### [What the task requires]
Every line containing the word "kitchen" is to be copied from the data below.

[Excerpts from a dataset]
##############################
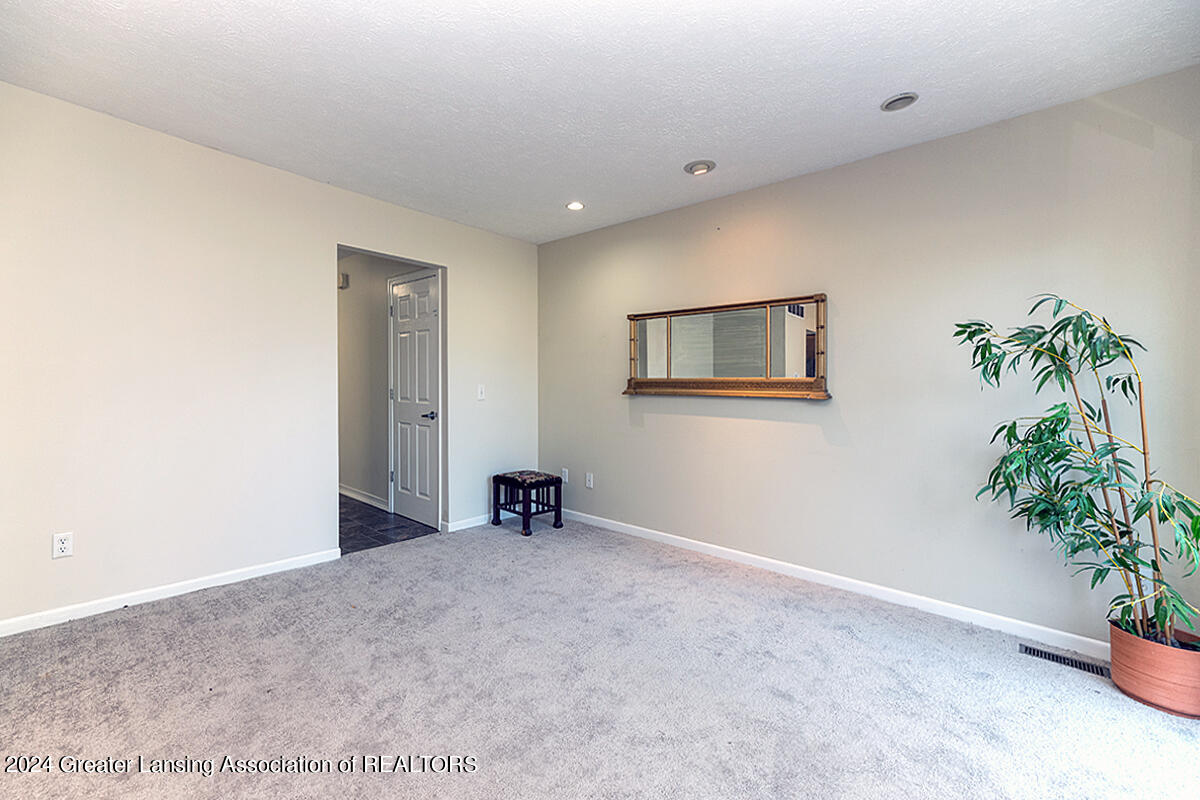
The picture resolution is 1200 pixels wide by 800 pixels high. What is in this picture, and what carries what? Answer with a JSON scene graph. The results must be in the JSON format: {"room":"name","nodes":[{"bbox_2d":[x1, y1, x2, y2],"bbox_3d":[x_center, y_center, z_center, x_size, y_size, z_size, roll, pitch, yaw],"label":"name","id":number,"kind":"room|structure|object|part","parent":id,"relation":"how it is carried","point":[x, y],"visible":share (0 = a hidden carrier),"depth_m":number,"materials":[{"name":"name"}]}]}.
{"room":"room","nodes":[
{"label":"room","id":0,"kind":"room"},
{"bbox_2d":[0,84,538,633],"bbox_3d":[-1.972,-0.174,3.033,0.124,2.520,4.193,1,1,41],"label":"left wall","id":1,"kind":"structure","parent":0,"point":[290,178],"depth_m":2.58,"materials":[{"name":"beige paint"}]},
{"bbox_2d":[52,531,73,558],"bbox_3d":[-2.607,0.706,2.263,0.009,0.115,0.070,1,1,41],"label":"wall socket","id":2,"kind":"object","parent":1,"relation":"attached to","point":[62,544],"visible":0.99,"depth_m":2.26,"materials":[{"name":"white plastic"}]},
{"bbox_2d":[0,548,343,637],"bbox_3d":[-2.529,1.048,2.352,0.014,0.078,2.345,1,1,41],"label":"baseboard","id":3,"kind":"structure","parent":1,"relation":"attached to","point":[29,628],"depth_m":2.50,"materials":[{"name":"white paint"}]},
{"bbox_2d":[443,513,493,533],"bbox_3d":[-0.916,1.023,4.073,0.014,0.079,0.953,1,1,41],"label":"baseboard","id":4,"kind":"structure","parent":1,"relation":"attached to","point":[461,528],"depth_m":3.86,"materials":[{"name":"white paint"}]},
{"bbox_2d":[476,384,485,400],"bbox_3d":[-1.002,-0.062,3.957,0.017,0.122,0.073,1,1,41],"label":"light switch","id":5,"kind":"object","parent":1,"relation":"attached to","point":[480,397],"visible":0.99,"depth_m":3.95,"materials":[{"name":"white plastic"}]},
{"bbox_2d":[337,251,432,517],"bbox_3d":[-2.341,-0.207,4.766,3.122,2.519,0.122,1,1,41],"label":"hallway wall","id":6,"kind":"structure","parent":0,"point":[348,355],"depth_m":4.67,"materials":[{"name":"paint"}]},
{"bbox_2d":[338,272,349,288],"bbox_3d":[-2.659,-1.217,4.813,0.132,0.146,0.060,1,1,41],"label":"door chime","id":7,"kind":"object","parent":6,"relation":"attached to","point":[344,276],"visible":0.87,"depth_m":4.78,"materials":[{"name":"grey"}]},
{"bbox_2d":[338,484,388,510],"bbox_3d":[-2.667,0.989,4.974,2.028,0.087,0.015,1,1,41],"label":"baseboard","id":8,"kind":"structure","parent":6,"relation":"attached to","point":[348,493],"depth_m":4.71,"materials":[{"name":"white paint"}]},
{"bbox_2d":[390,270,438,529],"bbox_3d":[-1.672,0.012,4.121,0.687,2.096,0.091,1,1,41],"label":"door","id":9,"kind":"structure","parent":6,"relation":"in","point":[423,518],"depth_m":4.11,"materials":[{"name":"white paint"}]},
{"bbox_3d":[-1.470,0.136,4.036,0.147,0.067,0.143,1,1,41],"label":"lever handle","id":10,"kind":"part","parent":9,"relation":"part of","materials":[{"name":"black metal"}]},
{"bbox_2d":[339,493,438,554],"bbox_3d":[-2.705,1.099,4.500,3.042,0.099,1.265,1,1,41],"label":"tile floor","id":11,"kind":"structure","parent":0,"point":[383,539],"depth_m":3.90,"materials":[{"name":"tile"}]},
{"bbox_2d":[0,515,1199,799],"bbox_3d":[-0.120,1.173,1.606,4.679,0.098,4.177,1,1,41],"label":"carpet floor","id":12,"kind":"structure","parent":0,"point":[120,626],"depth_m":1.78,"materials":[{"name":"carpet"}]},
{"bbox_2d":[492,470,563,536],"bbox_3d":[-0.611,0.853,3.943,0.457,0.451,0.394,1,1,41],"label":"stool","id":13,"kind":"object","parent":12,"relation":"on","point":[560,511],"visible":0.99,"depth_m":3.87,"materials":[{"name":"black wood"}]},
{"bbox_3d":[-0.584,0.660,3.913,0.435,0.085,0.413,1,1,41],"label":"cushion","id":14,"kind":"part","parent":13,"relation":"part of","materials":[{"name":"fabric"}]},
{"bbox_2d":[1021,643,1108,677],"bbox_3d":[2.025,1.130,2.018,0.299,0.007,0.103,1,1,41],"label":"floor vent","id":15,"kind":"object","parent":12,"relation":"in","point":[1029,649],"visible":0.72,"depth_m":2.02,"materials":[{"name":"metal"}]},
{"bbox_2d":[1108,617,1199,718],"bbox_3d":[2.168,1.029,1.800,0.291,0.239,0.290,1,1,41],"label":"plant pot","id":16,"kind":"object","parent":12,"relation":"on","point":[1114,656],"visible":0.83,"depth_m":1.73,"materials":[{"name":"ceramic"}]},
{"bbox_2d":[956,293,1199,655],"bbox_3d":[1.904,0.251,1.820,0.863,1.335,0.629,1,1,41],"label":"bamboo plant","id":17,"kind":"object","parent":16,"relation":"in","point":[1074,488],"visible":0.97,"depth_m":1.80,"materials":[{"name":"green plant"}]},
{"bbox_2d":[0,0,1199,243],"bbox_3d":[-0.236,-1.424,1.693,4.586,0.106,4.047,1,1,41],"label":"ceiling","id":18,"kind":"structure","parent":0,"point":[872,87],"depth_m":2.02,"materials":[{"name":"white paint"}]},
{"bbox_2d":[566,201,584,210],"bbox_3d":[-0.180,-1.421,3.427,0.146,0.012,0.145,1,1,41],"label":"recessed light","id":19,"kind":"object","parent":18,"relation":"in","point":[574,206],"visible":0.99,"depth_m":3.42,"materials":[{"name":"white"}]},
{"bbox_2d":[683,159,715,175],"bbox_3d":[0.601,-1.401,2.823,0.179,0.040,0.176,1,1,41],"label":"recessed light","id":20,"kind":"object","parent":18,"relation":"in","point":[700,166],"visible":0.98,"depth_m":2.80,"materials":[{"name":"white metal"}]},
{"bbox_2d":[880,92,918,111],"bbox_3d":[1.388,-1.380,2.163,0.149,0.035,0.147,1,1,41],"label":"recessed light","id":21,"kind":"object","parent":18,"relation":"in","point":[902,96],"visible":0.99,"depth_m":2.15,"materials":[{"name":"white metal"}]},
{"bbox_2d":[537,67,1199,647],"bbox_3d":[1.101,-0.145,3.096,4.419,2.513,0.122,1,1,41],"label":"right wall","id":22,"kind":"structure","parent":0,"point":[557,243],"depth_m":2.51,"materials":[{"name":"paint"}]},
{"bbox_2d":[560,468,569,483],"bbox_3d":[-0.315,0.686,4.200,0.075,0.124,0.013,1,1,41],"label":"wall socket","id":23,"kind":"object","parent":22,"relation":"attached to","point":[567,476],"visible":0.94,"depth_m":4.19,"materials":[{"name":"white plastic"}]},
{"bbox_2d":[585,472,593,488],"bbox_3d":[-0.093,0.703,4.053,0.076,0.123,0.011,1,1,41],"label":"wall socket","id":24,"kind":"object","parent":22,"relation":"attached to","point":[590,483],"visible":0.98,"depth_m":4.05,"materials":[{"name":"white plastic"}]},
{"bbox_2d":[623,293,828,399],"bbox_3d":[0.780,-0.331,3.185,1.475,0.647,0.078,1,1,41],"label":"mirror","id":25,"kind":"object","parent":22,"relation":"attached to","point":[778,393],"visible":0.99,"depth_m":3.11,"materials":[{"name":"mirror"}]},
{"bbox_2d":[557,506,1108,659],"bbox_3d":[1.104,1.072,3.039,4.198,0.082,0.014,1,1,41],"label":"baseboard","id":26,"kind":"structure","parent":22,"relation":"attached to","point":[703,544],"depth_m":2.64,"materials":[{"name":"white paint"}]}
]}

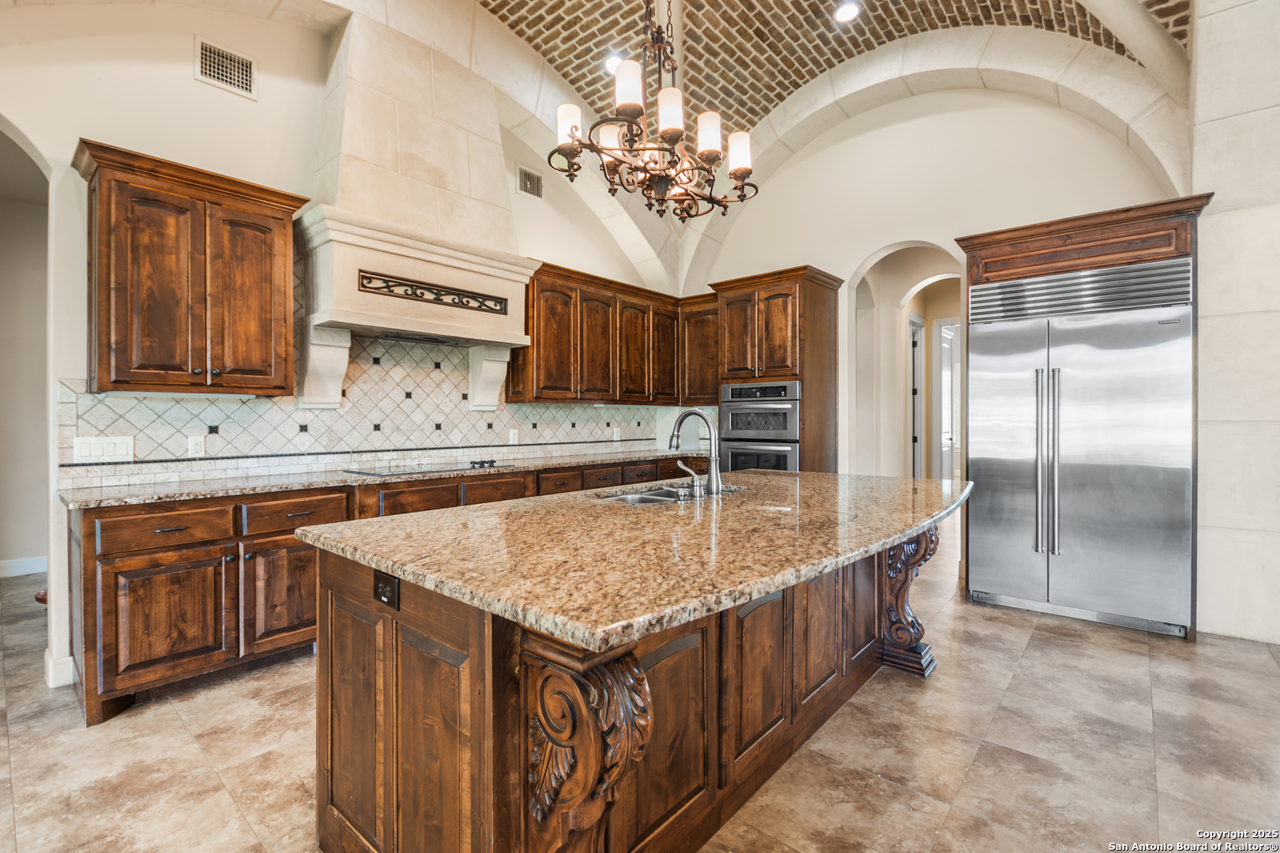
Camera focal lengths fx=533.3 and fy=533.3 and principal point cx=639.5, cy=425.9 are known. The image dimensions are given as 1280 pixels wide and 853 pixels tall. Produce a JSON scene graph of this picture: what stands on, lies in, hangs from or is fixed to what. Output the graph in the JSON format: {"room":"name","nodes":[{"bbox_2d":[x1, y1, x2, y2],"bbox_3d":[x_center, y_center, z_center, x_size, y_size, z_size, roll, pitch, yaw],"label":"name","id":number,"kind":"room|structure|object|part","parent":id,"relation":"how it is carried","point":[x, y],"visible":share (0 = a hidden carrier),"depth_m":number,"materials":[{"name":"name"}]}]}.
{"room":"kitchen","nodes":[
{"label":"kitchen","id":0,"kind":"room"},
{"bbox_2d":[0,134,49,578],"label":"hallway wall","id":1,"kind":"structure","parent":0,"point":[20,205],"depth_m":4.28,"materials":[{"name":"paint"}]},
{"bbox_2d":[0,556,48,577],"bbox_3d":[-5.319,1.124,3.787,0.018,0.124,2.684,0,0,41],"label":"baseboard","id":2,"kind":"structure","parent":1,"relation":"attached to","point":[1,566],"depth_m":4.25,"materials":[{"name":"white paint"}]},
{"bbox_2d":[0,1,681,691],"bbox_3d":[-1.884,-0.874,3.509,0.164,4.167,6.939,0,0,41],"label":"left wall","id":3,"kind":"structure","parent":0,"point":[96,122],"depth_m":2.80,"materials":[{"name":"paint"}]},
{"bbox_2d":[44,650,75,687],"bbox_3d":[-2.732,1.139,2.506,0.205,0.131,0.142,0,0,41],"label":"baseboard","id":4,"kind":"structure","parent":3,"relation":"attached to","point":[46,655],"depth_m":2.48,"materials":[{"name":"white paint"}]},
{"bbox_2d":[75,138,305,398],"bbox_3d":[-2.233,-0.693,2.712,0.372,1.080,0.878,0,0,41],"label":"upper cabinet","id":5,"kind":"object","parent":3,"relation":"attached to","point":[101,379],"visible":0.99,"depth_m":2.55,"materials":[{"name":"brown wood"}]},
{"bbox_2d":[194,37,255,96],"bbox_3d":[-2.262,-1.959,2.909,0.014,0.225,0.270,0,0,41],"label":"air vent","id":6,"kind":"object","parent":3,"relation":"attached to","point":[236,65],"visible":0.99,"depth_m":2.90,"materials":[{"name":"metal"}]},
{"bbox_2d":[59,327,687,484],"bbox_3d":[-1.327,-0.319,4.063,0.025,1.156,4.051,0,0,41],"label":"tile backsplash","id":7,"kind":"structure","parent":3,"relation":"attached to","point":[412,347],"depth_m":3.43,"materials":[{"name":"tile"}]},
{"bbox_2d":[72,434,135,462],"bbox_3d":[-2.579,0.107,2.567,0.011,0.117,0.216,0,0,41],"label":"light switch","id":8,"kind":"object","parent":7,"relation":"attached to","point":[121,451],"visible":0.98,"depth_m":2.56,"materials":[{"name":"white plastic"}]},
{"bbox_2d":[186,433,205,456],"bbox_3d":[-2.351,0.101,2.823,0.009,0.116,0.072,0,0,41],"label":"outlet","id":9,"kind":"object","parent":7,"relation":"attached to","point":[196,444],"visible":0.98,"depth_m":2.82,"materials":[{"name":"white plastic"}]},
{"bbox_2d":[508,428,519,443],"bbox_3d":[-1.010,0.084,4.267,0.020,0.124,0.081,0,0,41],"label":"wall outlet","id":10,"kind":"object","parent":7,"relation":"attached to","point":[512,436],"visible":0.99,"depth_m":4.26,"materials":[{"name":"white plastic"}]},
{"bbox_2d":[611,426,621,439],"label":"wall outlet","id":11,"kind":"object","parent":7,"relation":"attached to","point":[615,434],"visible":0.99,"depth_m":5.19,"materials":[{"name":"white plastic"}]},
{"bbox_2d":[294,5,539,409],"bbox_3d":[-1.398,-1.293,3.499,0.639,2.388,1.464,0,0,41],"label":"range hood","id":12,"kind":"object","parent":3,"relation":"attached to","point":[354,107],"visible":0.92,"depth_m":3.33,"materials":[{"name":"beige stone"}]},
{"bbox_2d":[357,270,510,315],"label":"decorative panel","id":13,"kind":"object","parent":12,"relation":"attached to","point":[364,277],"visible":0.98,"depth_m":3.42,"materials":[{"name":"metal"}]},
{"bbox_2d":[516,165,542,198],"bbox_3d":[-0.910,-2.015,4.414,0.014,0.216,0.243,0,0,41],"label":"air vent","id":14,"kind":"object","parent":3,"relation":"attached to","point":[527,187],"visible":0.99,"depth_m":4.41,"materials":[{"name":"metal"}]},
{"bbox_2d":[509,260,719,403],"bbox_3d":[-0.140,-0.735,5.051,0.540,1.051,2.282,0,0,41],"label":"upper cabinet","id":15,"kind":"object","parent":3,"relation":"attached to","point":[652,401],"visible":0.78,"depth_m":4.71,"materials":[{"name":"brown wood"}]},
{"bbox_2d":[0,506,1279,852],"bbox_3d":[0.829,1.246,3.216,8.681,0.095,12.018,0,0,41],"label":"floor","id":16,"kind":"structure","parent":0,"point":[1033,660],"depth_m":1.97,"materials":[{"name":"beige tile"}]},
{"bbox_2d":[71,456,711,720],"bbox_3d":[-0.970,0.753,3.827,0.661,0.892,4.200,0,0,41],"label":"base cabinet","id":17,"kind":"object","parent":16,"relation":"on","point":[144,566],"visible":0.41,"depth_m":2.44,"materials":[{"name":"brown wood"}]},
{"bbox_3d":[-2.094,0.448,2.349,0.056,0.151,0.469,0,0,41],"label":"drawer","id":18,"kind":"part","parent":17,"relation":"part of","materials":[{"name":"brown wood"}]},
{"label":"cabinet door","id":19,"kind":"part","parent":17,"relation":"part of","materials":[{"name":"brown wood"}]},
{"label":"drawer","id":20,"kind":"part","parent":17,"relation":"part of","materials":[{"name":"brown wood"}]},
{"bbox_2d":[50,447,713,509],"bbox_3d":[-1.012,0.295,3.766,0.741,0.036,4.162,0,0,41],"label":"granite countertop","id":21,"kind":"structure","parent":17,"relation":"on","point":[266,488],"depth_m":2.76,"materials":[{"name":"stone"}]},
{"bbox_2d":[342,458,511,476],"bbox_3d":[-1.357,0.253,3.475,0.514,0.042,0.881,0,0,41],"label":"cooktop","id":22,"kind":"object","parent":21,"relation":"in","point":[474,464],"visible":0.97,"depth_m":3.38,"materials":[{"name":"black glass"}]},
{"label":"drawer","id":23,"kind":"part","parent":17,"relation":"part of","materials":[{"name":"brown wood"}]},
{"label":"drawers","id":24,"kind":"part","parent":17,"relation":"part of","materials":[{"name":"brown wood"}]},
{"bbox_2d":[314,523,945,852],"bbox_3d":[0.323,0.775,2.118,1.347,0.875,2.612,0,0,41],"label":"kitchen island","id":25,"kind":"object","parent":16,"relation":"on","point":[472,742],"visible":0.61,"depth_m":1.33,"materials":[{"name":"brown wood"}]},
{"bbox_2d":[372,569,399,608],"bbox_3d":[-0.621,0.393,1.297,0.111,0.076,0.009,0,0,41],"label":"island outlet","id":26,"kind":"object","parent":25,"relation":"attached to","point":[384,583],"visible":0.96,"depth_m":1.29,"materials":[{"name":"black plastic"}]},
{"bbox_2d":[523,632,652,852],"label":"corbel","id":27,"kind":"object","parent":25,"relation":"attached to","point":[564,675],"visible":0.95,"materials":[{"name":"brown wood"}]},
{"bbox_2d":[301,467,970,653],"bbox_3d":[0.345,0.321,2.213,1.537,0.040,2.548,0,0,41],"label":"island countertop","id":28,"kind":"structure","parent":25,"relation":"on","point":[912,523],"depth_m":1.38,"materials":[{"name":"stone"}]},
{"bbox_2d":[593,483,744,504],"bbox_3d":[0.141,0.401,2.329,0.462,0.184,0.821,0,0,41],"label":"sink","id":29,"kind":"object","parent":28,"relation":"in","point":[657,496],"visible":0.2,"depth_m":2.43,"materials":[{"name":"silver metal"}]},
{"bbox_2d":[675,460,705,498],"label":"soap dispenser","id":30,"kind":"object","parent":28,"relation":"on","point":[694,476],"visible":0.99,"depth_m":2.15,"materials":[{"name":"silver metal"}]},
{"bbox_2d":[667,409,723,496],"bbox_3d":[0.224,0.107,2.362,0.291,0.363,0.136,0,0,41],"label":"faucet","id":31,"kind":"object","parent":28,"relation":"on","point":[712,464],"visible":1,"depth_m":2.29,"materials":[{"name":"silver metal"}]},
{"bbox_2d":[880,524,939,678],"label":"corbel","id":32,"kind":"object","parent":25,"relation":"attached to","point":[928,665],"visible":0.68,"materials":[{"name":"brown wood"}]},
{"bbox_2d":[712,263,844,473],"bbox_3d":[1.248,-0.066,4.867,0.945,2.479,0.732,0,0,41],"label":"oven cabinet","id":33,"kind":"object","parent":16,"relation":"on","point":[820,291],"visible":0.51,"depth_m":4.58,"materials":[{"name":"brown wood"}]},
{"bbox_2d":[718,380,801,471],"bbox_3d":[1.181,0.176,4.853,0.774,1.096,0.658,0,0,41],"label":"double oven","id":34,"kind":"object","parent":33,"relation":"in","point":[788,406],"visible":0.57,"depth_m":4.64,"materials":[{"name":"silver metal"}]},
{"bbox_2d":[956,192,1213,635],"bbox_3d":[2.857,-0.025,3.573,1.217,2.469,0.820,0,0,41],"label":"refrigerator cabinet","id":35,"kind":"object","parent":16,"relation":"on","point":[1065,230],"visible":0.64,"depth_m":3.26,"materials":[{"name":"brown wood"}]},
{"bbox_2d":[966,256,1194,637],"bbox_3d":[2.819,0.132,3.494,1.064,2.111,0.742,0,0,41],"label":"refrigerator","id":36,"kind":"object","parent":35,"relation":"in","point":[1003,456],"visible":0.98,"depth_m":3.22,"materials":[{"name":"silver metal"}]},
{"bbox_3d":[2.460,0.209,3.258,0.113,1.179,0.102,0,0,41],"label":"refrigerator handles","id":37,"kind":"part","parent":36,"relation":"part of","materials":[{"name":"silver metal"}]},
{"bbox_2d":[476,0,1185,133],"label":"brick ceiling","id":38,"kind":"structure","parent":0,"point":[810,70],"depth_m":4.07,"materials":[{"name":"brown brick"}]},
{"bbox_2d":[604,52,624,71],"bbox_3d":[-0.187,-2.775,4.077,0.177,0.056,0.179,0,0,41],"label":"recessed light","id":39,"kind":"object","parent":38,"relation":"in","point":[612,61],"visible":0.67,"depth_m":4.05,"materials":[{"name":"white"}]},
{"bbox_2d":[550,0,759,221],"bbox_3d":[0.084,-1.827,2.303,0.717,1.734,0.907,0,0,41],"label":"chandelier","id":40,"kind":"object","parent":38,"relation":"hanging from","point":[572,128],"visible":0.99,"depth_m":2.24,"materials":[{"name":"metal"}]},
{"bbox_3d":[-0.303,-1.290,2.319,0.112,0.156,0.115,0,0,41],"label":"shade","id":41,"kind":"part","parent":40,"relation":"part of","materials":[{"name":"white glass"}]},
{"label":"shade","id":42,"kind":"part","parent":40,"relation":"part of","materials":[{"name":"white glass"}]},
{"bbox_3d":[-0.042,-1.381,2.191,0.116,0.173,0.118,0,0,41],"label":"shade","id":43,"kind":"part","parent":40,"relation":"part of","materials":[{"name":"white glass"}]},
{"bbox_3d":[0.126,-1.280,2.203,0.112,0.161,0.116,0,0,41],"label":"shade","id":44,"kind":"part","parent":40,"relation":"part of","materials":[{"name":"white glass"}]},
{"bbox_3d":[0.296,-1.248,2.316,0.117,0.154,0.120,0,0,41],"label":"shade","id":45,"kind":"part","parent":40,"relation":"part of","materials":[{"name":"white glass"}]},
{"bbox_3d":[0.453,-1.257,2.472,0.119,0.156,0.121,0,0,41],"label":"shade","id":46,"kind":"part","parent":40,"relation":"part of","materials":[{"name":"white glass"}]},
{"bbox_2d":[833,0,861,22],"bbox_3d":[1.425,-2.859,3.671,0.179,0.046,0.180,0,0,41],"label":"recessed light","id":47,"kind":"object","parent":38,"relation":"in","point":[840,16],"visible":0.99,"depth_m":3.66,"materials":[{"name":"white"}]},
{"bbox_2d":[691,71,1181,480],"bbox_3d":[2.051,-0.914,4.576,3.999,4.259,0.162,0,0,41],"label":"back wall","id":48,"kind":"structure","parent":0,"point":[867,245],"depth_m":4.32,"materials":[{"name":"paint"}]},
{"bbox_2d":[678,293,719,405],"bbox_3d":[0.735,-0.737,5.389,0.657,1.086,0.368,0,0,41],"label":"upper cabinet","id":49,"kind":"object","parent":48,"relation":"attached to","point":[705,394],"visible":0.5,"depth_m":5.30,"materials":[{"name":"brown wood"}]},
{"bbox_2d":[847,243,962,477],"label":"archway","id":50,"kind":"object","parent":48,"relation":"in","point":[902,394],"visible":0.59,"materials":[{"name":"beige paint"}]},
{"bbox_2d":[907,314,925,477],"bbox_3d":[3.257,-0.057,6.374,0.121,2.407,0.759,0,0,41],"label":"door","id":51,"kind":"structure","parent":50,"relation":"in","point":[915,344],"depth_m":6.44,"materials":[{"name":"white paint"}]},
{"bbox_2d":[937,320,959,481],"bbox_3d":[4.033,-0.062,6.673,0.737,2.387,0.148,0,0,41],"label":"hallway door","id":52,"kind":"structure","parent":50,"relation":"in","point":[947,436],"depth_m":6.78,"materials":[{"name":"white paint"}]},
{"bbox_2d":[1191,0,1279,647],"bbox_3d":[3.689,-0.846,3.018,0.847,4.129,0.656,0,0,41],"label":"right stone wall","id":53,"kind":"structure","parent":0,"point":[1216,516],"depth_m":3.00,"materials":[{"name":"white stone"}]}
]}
##############################
### [Written answer]
{"room":"kitchen","nodes":[
{"label":"kitchen","id":0,"kind":"room"},
{"bbox_2d":[314,523,945,852],"bbox_3d":[0.323,0.775,2.118,1.347,0.875,2.612,0,0,41],"label":"kitchen island","id":25,"kind":"object","parent":16,"relation":"on","point":[472,742],"visible":0.61,"depth_m":1.33,"materials":[{"name":"brown wood"}]},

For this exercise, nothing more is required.